Dataset entries:
· · ·

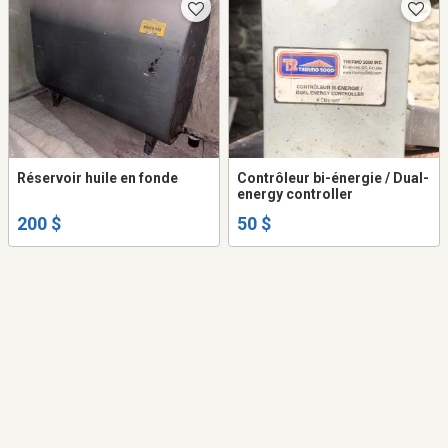
Réservoir huile en fonde
Contrôleur bi-énergie / Dual-
energy controller
200 $
50 $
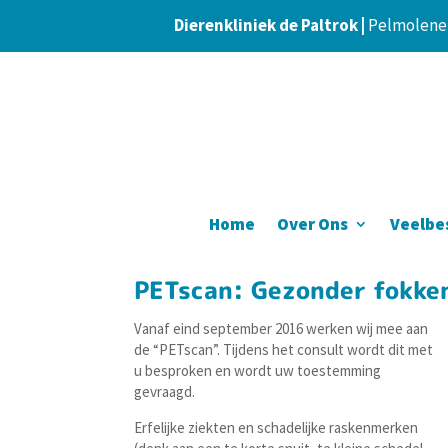
Dierenkliniek de Paltrok |
Pelmolener
Home
Over Ons
Veelbe
PETscan: Gezonder fokke
Vanaf eind september 2016 werken wij mee aan
de “PETscan”. Tijdens het consult wordt dit met
u besproken en wordt uw toestemming
gevraagd.
Erfelijke ziekten en schadelijke raskenmerken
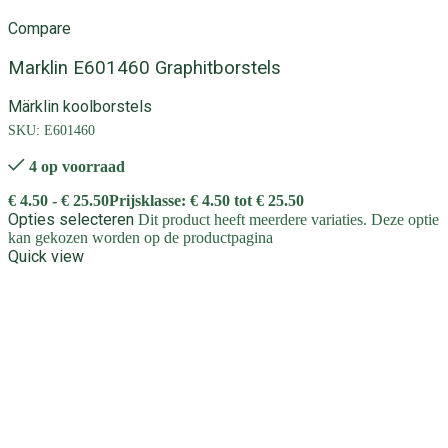
Compare
Marklin E601460 Graphitborstels
Märklin koolborstels
SKU:
E601460
4 op voorraad
€
4.50
-
€
25.50
Prijsklasse: € 4.50 tot € 25.50
Opties selecteren
Dit product heeft meerdere variaties. Deze optie
kan gekozen worden op de productpagina
Quick view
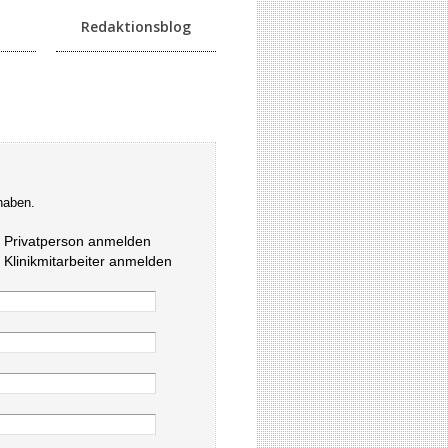
Redaktionsblog
haben.
s Privatperson anmelden
s Klinikmitarbeiter anmelden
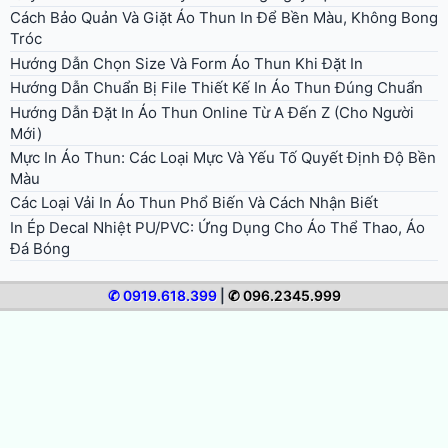
Cách Bảo Quản Và Giặt Áo Thun In Để Bền Màu, Không Bong
Tróc
Hướng Dẫn Chọn Size Và Form Áo Thun Khi Đặt In
Hướng Dẫn Chuẩn Bị File Thiết Kế In Áo Thun Đúng Chuẩn
Hướng Dẫn Đặt In Áo Thun Online Từ A Đến Z (Cho Người
Mới)
Mực In Áo Thun: Các Loại Mực Và Yếu Tố Quyết Định Độ Bền
Màu
Các Loại Vải In Áo Thun Phổ Biến Và Cách Nhận Biết
In Ép Decal Nhiệt PU/PVC: Ứng Dụng Cho Áo Thể Thao, Áo
Đá Bóng
✆ 0919.618.399
|
✆ 096.2345.999
© 2026 In Áo Nhanh. All rights reserved.
Bảng giá in áo thun
Giới thiệu in áo nhanh
Hướng dẫn in áo
Tư vấn thời trang
Video clip in áo thun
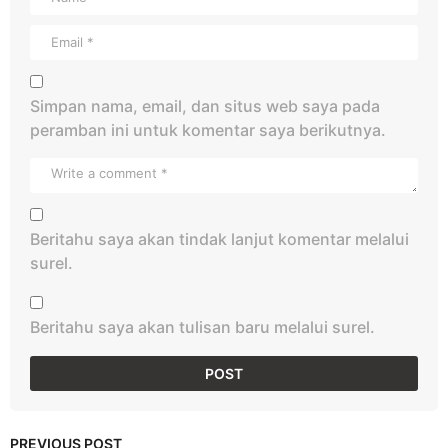
Simpan nama, email, dan situs web saya pada
peramban ini untuk komentar saya berikutnya.
Beritahu saya akan tindak lanjut komentar melalui
surel.
Beritahu saya akan tulisan baru melalui surel.
PREVIOUS POST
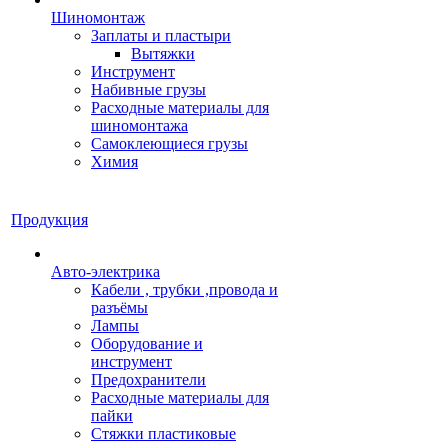
Шиномонтаж
Заплаты и пластыри
Вытяжки
Инструмент
Набивные грузы
Расходные материалы для
шиномонтажа
Самоклеющиеся грузы
Химия
Продукция
Авто-электрика
Кабели , трубки ,провода и
разъёмы
Лампы
Оборудование и
инструмент
Предохранители
Расходные материалы для
пайки
Стяжки пластиковые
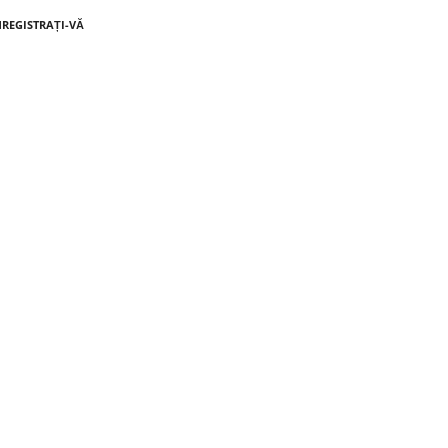
NREGISTRAȚI-VĂ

· · ·

■ **Work request**
Find the line with "All rights reserved." and the line with "Beritahu saya akan tulisan" in the records above. Copy both and all lines between them exactly, without pictures.

■ **Exercise response**
© 2026 In Áo Nhanh. All rights reserved.
Bảng giá in áo thun
Giới thiệu in áo nhanh
Hướng dẫn in áo
Tư vấn thời trang
Video clip in áo thun
Simpan nama, email, dan situs web saya pada
peramban ini untuk komentar saya berikutnya.
Beritahu saya akan tindak lanjut komentar melalui
surel.
Beritahu saya akan tulisan baru melalui surel.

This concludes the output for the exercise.